Senegalese writer (born 1969)

Fama Diagne Sène (born 1969, Thiès) is a Senegalese writer.

== Biography ==
Educated in Thiès, she became a teacher there. Ken Bugul listed her among "illustrious women" in Senegalese literature. In 1997, she won the presidential award for art and literature with Chant des ténèbres. Born to a Serer family, Fama's controversial play Mbilem ou le baobab du lion denounces Serer tradition and received great criticism from the Serer traditionalists of Senegal.

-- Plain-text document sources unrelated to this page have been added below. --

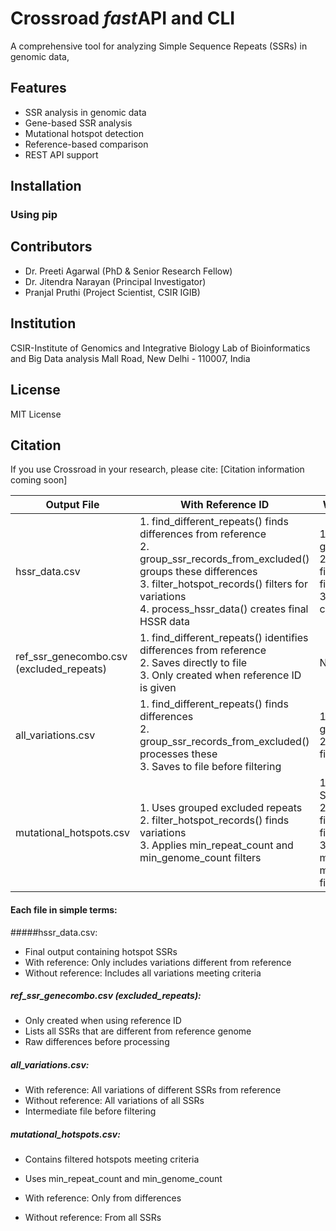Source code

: # Crossroad *fast*API and CLI 

A comprehensive tool for analyzing Simple Sequence Repeats (SSRs) in genomic data,

## Features

- SSR analysis in genomic data
- Gene-based SSR analysis
- Mutational hotspot detection
- Reference-based comparison
- REST API support

## Installation

### Using pip

## Contributors

- Dr. Preeti Agarwal (PhD & Senior Research Fellow)
- Dr. Jitendra Narayan (Principal Investigator)
- Pranjal Pruthi (Project Scientist, CSIR IGIB)


## Institution

CSIR-Institute of Genomics and Integrative Biology
Lab of Bioinformatics and Big Data analysis
Mall Road, New Delhi - 110007, India

## License

MIT License

## Citation

If you use Crossroad in your research, please cite:
[Citation information coming soon]

| Output File | With Reference ID | Without Reference ID |
|-------------|------------------|---------------------|
| hssr_data.csv | 1. find_different_repeats() finds differences from reference<br>2. group_ssr_records_from_excluded() groups these differences<br>3. filter_hotspot_records() filters for variations<br>4. process_hssr_data() creates final HSSR data | 1. group_ssr_records() groups all SSRs<br>2. filter_hotspot_records() filters for variations<br>3. process_hssr_data() creates final HSSR data |
| ref_ssr_genecombo.csv<br>(excluded_repeats) | 1. find_different_repeats() identifies differences from reference<br>2. Saves directly to file<br>3. Only created when reference ID is given | Not created |
| all_variations.csv | 1. find_different_repeats() finds differences<br>2. group_ssr_records_from_excluded() processes these<br>3. Saves to file before filtering | 1. group_ssr_records() groups all SSRs<br>2. Saves to file before filtering |
| mutational_hotspots.csv | 1. Uses grouped excluded repeats<br>2. filter_hotspot_records() finds variations<br>3. Applies min_repeat_count and min_genome_count filters | 1. Uses grouped all SSRs<br>2. filter_hotspot_records() finds variations<br>3. Applies min_repeat_count and min_genome_count filters |


#### Each file in simple terms:


#####hssr_data.csv:
- Final output containing hotspot SSRs
- With reference: Only includes variations different from reference
- Without reference: Includes all variations meeting criteria

##### ref_ssr_genecombo.csv (excluded_repeats):
- Only created when using reference ID
- Lists all SSRs that are different from reference genome
- Raw differences before processing

##### all_variations.csv:
- With reference: All variations of different SSRs from reference
- Without reference: All variations of all SSRs
- Intermediate file before filtering

##### mutational_hotspots.csv:
- Contains filtered hotspots meeting criteria
- Uses min_repeat_count and min_genome_count

- With reference: Only from differences
- Without reference: From all SSRs
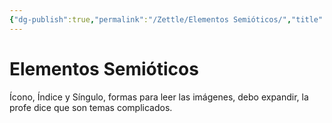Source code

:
 ```yaml
---
{"dg-publish":true,"permalink":"/Zettle/Elementos Semióticos/","title":"Elementos Semióticos","tags":["Idea,"],"created":"2023-04-24T17:00:42.824-05:00","updated":"2023-08-26T20:26:16.237-05:00"}
---
```



# Elementos Semióticos

Ícono, Índice y Síngulo, formas para leer las imágenes, debo expandir, la profe dice que son temas complicados.
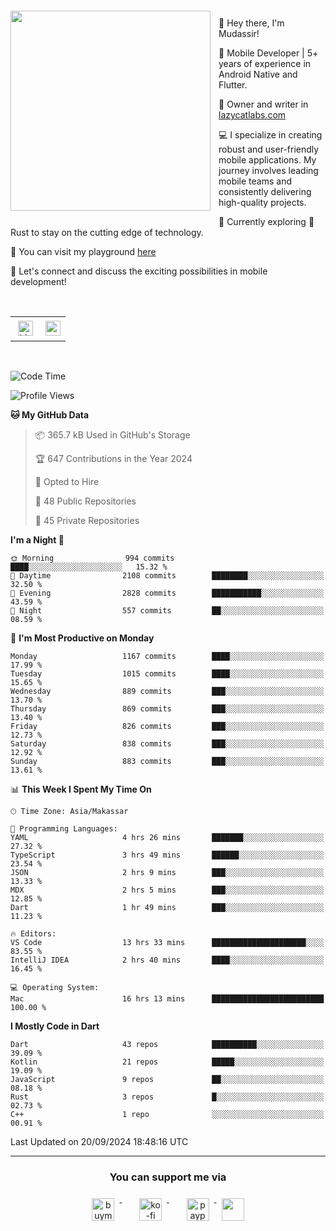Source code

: <a href="https://lazycatlabs.com/" target="_blank">
<img 
  src="https://github-production-user-asset-6210df.s3.amazonaws.com/1531684/281783264-5b2e172d-feb8-40de-9846-a70379b758fb.png" 
  style="margin-top:20px;margin-right:13px;margin-bottom:20px"
  align="left" 
  height="320px"
/>
</a>
<br>
<p>
 👋 Hey there, I'm Mudassir!

🚀 Mobile Developer | 5+ years of experience in Android Native and Flutter.

📝 Owner and writer in [lazycatlabs.com](https://lazycatlabs.com)

💻 I specialize in creating robust and user-friendly mobile applications. My journey involves leading mobile teams and consistently delivering high-quality projects.

🌱 Currently exploring 🦀 Rust to stay on the cutting edge of technology.

🛝 You can visit my playground [here](https://github.com/lazycatlabs)

🔗 Let's connect and discuss the exciting possibilities in mobile development!

<br>

<table style="border:none; border-collapse:collapse; cellspacing:0; cellpadding:0">
    <tr>
        <td>
           <a href="https://www.linkedin.com/in/lzyct/" target="_blank">
              <img src="https://github.com/ukieTux/ukieTux/blob/master/assets/linkedin.svg" alt="LinkedIn" style="vertical-align:top; margin:4px" height=24>
          </a>
        </td>
        <td>
           <a href = "https://www.upwork.com/freelancers/~01913209d41be922f1?viewMode=1">
              <img src="https://img.shields.io/badge/UpWork-6FDA44?logo=Upwork&logoColor=white" height=24/>
           </a>
        </td>
    </tr>
</table>

<br>

<!--START_SECTION:waka-->
![Code Time](http://img.shields.io/badge/Code%20Time-6%2C397%20hrs%2053%20mins-blue)

![Profile Views](http://img.shields.io/badge/Profile%20Views-0-blue)

**🐱 My GitHub Data** 

> 📦 365.7 kB Used in GitHub's Storage 
 > 
> 🏆 647 Contributions in the Year 2024
 > 
> 💼 Opted to Hire
 > 
> 📜 48 Public Repositories 
 > 
> 🔑 45 Private Repositories 
 > 
**I'm a Night 🦉** 

```text
🌞 Morning                994 commits         ████░░░░░░░░░░░░░░░░░░░░░   15.32 % 
🌆 Daytime                2108 commits        ████████░░░░░░░░░░░░░░░░░   32.50 % 
🌃 Evening                2828 commits        ███████████░░░░░░░░░░░░░░   43.59 % 
🌙 Night                  557 commits         ██░░░░░░░░░░░░░░░░░░░░░░░   08.59 % 
```
📅 **I'm Most Productive on Monday** 

```text
Monday                   1167 commits        ████░░░░░░░░░░░░░░░░░░░░░   17.99 % 
Tuesday                  1015 commits        ████░░░░░░░░░░░░░░░░░░░░░   15.65 % 
Wednesday                889 commits         ███░░░░░░░░░░░░░░░░░░░░░░   13.70 % 
Thursday                 869 commits         ███░░░░░░░░░░░░░░░░░░░░░░   13.40 % 
Friday                   826 commits         ███░░░░░░░░░░░░░░░░░░░░░░   12.73 % 
Saturday                 838 commits         ███░░░░░░░░░░░░░░░░░░░░░░   12.92 % 
Sunday                   883 commits         ███░░░░░░░░░░░░░░░░░░░░░░   13.61 % 
```


📊 **This Week I Spent My Time On** 

```text
🕑︎ Time Zone: Asia/Makassar

💬 Programming Languages: 
YAML                     4 hrs 26 mins       ███████░░░░░░░░░░░░░░░░░░   27.32 % 
TypeScript               3 hrs 49 mins       ██████░░░░░░░░░░░░░░░░░░░   23.54 % 
JSON                     2 hrs 9 mins        ███░░░░░░░░░░░░░░░░░░░░░░   13.33 % 
MDX                      2 hrs 5 mins        ███░░░░░░░░░░░░░░░░░░░░░░   12.85 % 
Dart                     1 hr 49 mins        ███░░░░░░░░░░░░░░░░░░░░░░   11.23 % 

🔥 Editors: 
VS Code                  13 hrs 33 mins      █████████████████████░░░░   83.55 % 
IntelliJ IDEA            2 hrs 40 mins       ████░░░░░░░░░░░░░░░░░░░░░   16.45 % 

💻 Operating System: 
Mac                      16 hrs 13 mins      █████████████████████████   100.00 % 
```

**I Mostly Code in Dart** 

```text
Dart                     43 repos            ██████████░░░░░░░░░░░░░░░   39.09 % 
Kotlin                   21 repos            █████░░░░░░░░░░░░░░░░░░░░   19.09 % 
JavaScript               9 repos             ██░░░░░░░░░░░░░░░░░░░░░░░   08.18 % 
Rust                     3 repos             █░░░░░░░░░░░░░░░░░░░░░░░░   02.73 % 
C++                      1 repo              ░░░░░░░░░░░░░░░░░░░░░░░░░   00.91 % 
```




 Last Updated on 20/09/2024 18:48:16 UTC
<!--END_SECTION:waka-->



---
<h3 align="center">You can support me via</h3>
<p align="center">
  <a href="https://www.buymeacoffee.com/Lzyct" target="_blank">
    <img src="https://www.buymeacoffee.com/assets/img/guidelines/download-assets-sm-2.svg" alt="buymeacoffe" style="vertical-align:top; margin:8px" height="36">
  </a>&nbsp;&nbsp;&nbsp;&nbsp;
   <a href="https://ko-fi.com/Lzyct" target="_blank">
    <img src="https://help.ko-fi.com/system/photos/3604/0095/9793/logo_circle.png" alt="ko-fi" style="vertical-align:top; margin:8px" height="36">
  </a>&nbsp;&nbsp;&nbsp;&nbsp;
  <a href="https://paypal.me/ukieTux" target="_blank">
    <img src="https://blog.zoom.us/wp-content/uploads/2019/08/paypal.png" alt="paypal" style="vertical-align:top; margin:8px" height="36">
  </a>
  <a href="https://saweria.co/Lzyct" target="_blank">
   <img src="https://1.bp.blogspot.com/-7OuHSxaNk6A/X92QPg8L9kI/AAAAAAAAG0E/lUzKf_uuVP8jCqvXpA7juh_l-TfK2jnbwCLcBGAsYHQ/s16000/SAWERIA.webp" style="vertical-align:top; margin:8px" height="36">
  </a>
</p>
<br><br>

The Mbilim (variation : Bilim) is a religious festival in the Serer calendar, celebrated once a year and is equivalent to the new year. In pre-colonial times, right until recently, some Serer griots were buried in the trunks of a baobab tree rather than buried in a pyramid tomb with all the regalia dictated by Serer religion. Tomb burial and mummification were always given to the Serer nobility, but some Serer griots were not buried this way. In this play, she criticises this tradition and came head on with the Serer priestly class.

==Works==
- Le chant des ténèbres [The Song of Darkness]. Dakar: Les Nouvelles Editions Africaines du Sénégal, 1997 (154p.). ISBN 2-7236-1109-4. Novel.(Award-winner)
- Humanité. Editions Maguilen et Editions Damel, Dakar et Genève, n.d. [2002] (30p.). Poetry.
- La momie d'Almamya [The mummy of Almamya]. Dakar: Les Nouvelles Editions Africaines du Sénégal, 2004. (264p.). ISBN 2-7236-1489-1. Novel.

== Honours ==
Diagne Sène has been awarded the National Order of the Lion for her services to the Nation in her role as director of the library at Alioune Diop University of Bambey.